Extrait du document:
----
Je vous remercie de votre invitation et saisis l'occasion pour vous préciser que je suis à votre entière disposition pour évoquer plus longuement des sujets structurels pour l'AFD, par exemple les thèmes d'actualité de 2015 comme les financements liés au climat et au développement durable.
En ce qui concerne le budget pour 2015, je dois rappeler qu'il s'inscrit dans le cadre de la loi d'orientation que vous avez adoptée avant l'été et du COM que nous concluons avec l'Etat. La loi a ancré les objectifs de l'aide dans les enjeux du XXIe siècle avec une vision intégrée du développement allant jusqu'à la promotion d'un modèle de développement plus respectueux des normes sociales et environnementales.
Un objectif de croissance modérée des engagements nous a été assigné : nous devrons passer de 7,8 milliards d'euros en 2013 à 8,5 milliards d'euros en 2016. Nous avons surtout une priorité africaine puisque le Président de la République a fixé l'objectif de consacrer 20 milliards d'euros à l'Afrique sur cinq ans (2014-2018). Nous consacrons aujourd'hui environ un milliard par an à la Méditerranée, zone importante mais sur laquelle nous avons rencontré des difficultés. Elles sont propres aux crises rencontrées par certains pays mais elles sont aussi de notre fait puisque les règles prudentielles et le niveau de nos fonds propres ont limité notre capacité de financements dans certains pays où nous étions déjà très engagés. Nous consacrons entre 1 et 1,2 milliard par an à l'Asie et à l'Amérique latine avec un objectif clairement affirmé de développement durable et de croissance verte.
La loi et le COM fixent des objectifs de concentration de l'aide : plus des deux tiers des dons-projets sont destinés aux seize pays pauvres prioritaires (PPP) ; 85 % de l'effort financier de l'Etat à l'Afrique et à la Méditerranée. En 2014, nous concentrons bien 67 % des subventions aux PPP. Je signale aussi que 14,5 % de nos engagements sont destinés aux pays en crise (Afghanistan, Haïti, Territoires palestiniens et Syrie).
Le COM exige également que 50 % de nos projets aient un « co-bénéfice climat » ; nous avons élaboré une méthodologie pour évaluer cet objectif et nous en faisons la promotion auprès des autres bailleurs de fonds.
Concrètement, ces statistiques qui peuvent être abstraites correspondent à des réalisations effectives que je souhaite mentionner ici : par exemple en ce qui concerne les impacts des projets livrés en 2013, 900 000 exploitations agricoles familiales supplémentaires soutenues, 35 millions de passagers supplémentaires dans les transports en commun, 1,2 million de personnes supplémentaires ayant accès à l'eau potable...
----
Relevé des données:

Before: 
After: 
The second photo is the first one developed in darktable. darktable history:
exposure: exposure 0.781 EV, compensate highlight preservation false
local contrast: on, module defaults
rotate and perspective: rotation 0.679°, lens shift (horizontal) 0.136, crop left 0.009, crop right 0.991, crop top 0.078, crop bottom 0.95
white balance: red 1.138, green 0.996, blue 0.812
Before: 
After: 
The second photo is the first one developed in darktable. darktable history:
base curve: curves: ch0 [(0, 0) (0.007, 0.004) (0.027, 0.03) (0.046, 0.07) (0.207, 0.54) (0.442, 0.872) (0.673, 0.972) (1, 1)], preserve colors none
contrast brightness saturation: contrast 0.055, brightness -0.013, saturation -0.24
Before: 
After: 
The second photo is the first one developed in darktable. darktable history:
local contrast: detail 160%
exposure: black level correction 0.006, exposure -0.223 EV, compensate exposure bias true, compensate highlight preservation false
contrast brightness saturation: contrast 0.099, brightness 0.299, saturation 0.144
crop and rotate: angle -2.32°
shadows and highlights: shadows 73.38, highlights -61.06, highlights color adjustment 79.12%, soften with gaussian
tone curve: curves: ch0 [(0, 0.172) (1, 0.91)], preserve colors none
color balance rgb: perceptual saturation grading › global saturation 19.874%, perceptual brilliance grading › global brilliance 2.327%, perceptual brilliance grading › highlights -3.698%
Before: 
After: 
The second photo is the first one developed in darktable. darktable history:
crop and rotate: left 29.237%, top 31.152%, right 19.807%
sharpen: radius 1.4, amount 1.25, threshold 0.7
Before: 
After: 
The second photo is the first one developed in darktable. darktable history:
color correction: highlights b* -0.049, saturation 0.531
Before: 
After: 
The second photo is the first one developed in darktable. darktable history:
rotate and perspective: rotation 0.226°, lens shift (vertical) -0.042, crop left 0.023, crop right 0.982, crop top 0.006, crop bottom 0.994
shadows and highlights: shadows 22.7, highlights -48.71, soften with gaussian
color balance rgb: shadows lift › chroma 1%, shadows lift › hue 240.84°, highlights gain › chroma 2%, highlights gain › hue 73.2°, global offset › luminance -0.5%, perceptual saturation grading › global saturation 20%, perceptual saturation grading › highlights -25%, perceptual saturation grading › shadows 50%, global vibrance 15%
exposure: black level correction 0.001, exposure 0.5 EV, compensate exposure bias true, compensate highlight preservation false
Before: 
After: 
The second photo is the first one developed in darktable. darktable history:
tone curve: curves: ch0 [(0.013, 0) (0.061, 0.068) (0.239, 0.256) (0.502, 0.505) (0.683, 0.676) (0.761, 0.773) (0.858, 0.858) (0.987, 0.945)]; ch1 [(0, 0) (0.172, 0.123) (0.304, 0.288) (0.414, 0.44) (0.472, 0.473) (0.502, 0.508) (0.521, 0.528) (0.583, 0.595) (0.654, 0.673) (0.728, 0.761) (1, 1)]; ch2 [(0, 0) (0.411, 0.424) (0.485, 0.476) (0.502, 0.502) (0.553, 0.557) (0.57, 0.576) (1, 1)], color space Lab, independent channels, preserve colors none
----
Travail demandé: Reproduisez à l'identique le passage de l'extrait du document sur l'AFD qui va de « Je vous remercie » jusqu'à « sociales et environnementales. ».

Corrigé proposé:
Je vous remercie de votre invitation et saisis l'occasion pour vous préciser que je suis à votre entière disposition pour évoquer plus longuement des sujets structurels pour l'AFD, par exemple les thèmes d'actualité de 2015 comme les financements liés au climat et au développement durable.
En ce qui concerne le budget pour 2015, je dois rappeler qu'il s'inscrit dans le cadre de la loi d'orientation que vous avez adoptée avant l'été et du COM que nous concluons avec l'Etat. La loi a ancré les objectifs de l'aide dans les enjeux du XXIe siècle avec une vision intégrée du développement allant jusqu'à la promotion d'un modèle de développement plus respectueux des normes sociales et environnementales.